**TASK DIRECTIONS:** Copy out each line containing "html" from the entries below.
(RECORDS FOR THIS EXERCISE begins)
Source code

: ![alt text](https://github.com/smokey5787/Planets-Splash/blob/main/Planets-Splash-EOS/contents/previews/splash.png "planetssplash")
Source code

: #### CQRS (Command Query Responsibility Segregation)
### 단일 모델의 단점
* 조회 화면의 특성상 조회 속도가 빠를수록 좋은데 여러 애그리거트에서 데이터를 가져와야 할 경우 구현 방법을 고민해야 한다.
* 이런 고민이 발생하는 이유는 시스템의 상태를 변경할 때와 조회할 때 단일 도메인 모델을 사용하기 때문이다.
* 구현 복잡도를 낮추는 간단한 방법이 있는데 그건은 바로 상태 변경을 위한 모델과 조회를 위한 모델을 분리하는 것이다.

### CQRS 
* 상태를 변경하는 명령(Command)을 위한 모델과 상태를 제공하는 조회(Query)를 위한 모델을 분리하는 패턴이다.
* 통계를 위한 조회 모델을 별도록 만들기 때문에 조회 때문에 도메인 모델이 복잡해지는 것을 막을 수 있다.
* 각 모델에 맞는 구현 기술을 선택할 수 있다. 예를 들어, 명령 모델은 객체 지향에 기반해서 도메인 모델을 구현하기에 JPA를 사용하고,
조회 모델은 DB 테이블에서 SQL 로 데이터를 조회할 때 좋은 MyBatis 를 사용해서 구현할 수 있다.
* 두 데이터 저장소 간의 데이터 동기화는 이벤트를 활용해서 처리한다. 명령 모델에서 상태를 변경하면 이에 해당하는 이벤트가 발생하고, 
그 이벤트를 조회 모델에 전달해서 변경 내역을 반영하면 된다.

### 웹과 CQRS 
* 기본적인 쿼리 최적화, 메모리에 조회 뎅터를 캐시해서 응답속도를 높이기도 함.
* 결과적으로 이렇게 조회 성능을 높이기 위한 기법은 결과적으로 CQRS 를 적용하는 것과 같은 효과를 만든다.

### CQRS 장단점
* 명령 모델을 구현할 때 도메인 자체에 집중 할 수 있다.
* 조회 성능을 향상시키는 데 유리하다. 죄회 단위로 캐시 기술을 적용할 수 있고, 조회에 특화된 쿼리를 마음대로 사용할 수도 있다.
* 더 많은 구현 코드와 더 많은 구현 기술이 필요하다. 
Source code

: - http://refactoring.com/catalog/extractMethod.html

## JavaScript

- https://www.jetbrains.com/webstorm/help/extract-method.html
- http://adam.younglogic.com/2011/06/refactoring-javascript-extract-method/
(RECORDS FOR THIS EXERCISE ends)
**SOLUTION FOR THIS TASK:**
: - http://refactoring.com/catalog/extractMethod.html
- https://www.jetbrains.com/webstorm/help/extract-method.html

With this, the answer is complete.